The proposed health benefits of cocoa (Theobroma cacao) have been known for centuries. The Incas
considered cocoa to be the drink of the gods, hence its scientific name
originating from the Greek words theo
(god) and broma (drink). Cocoa
consumption dates back to 1600 BCE and was introduced from the New World to the Europeans in the 16th
century. Since this time, the chocolate industry has grown drastically, and
cocoa is processed in many different ways. Several commonly purported health
benefits of cocoa consumption include improvements in heart function,
digestion, and kidney and bowel function. It is important to distinguish
between the natural product cocoaand
the processed product chocolate. The
authors note that the effects of cocoa reported in this paper may not apply to
chocolate. The objective was to review the "clinically relevant
cardiovascular effects of cocoa" with a focus on the potential mechanisms
responsible for the responses to cocoa and the potential clinical implications
of its consumption.
The first epidemiologic evidence of the cardiovascular
health benefits of cocoa was observed in the Kuna Indians, indigenous to
islands off the coast of Panama.
The Kunas consume "enormous" amounts of cocoa, sometimes with added
salt, yet have "markedly lower" cardiovascular mortality than other
Pan-American citizens and no age-dependent increase in blood pressure or
decline in kidney function.
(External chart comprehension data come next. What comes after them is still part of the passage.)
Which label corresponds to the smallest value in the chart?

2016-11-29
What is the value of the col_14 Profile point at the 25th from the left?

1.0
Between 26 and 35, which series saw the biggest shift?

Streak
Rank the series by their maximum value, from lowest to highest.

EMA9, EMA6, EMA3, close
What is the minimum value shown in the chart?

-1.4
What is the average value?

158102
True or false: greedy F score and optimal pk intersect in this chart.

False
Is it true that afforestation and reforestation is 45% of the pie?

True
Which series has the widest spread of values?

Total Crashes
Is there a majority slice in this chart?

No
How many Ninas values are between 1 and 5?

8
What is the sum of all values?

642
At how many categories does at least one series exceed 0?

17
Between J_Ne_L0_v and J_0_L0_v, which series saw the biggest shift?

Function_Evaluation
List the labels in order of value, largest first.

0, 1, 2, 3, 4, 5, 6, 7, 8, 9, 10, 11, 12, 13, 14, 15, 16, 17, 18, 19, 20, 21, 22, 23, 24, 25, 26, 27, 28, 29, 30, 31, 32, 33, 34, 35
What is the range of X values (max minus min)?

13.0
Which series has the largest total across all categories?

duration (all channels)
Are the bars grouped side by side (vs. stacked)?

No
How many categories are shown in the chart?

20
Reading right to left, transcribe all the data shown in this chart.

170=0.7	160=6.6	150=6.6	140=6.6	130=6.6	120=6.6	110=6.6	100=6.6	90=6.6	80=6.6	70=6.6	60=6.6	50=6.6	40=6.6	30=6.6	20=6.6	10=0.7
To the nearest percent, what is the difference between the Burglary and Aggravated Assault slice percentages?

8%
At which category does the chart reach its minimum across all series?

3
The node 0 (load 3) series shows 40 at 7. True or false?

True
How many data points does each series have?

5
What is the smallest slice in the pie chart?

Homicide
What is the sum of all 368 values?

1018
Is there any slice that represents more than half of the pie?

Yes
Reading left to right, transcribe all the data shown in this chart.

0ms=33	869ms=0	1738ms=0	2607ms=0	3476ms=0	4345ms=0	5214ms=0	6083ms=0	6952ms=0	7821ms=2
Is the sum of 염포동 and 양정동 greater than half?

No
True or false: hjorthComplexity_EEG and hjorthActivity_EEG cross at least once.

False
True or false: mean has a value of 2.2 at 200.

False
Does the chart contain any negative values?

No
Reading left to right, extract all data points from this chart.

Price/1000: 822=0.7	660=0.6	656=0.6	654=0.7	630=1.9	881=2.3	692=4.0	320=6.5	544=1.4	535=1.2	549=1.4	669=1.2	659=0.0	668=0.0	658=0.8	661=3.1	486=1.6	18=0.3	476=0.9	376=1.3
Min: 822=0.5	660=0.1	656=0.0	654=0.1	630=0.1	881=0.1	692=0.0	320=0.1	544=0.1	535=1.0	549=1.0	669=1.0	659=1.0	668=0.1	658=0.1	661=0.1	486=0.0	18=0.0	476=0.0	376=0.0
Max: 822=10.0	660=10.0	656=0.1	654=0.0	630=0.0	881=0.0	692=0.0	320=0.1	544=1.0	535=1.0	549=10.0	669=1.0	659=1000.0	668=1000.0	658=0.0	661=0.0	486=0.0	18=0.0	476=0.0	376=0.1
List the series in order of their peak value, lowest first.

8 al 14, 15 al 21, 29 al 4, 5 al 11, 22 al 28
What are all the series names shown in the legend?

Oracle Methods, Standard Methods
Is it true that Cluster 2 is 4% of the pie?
The mechanism is environmental and not genetic,
because these benefits are lost after migration to urban Panama City where cocoa is replaced with
lower flavanol content foods. The Iowa Women's Health Study (34,489
postmenopausal women with a 16-year follow-up) found that consumption of high
flavonoid foods was associated with a decrease in coronary disease. In the
Dutch Zutphen Study, cocoa intake specifically was associated with a 50%
reduced risk of cardiovascular mortality between the highest and lowest
quintile of intake in 470 elderly men. These epidemiologic data led to the
hypothesis that the health benefits of cocoa may be linked to its constituent
flavonoids (e.g., flavanols and
procyanidins)—a subgroup of polyphenols. Both the flavanol content and the
total antioxidant capacity have been shown to increase in plasma after cocoa
consumption.
Cocoa flavanols (also known as flavan-3-ols) can be found in
high concentrations in grape juice, wine, various berries, and especially
cocoa. In cocoa, the flavanols consist of monomers like epicatechin, dimmers,
and oligomers; the latter are called procyanidins and are responsible for the
bitter flavor of cocoa. Conventional chocolate processing can markedly reduce
the levels of flavanols. Detrimental effects to flavanol content include
fermentation and roasting. The location where the cacao beans are grown also
determines the flavanol content.
Functional impairment of the
endothelium, the layer of cells lining the blood
vessels and heart, is a first step in atherosclerotic changes and is
positively affected by nitric oxide.Cocoa
consumption has been shown to affect nitric oxide levels, increasing its
production and metabolites in humans. Endothelial function and circulation were
concurrently improved in a number of studies. Cocoa flavanols also improved
circulation to the brain in elderly subjects, suggesting protection against
dementia and stroke. Platelet dysfunction is another indicator of
atherosclerotic disease, and several in vivo studies showed that cocoa inhibits
platelet aggregation and adhesion. Cocoa
was also correlated with lowered blood pressure in a number of studies, with some
evidence for reduced insulin resistance. It also displayed antioxidant
properties, increasing overall antioxidant capacity and decreasing several
markers of oxidation. Cocoa butter, the fat portion of cocoa, appears not to
adversely affect cholesterol.
Many positive effects of cocoa intake on the cardiovascular
system have been documented, including a reduction in platelet aggregation and
improvements in endothelial function, blood pressure, insulin resistance, and
blood lipids. Current evidence suggests that these beneficial health effects
are attributed to the flavanol content of cocoa, particularly epicatechin,
which increases the bioavailability of nitric oxide. However, it should be
noted that cocoa contains many other active substances, including theobromine
and magnesium. In studies, the exact content of flavanols and plasma flavanol
concentration should be reported. Furthermore, wholesale recommendations to
consume flavanol supplements are premature because of the potential pro-oxidant
effects of large quantity intake. Commercially available chocolate can have a
high sugar and fat content, which can induce weight gain and dental caries,
whereas cocoa has a low sugar and fat content and is thus preferred.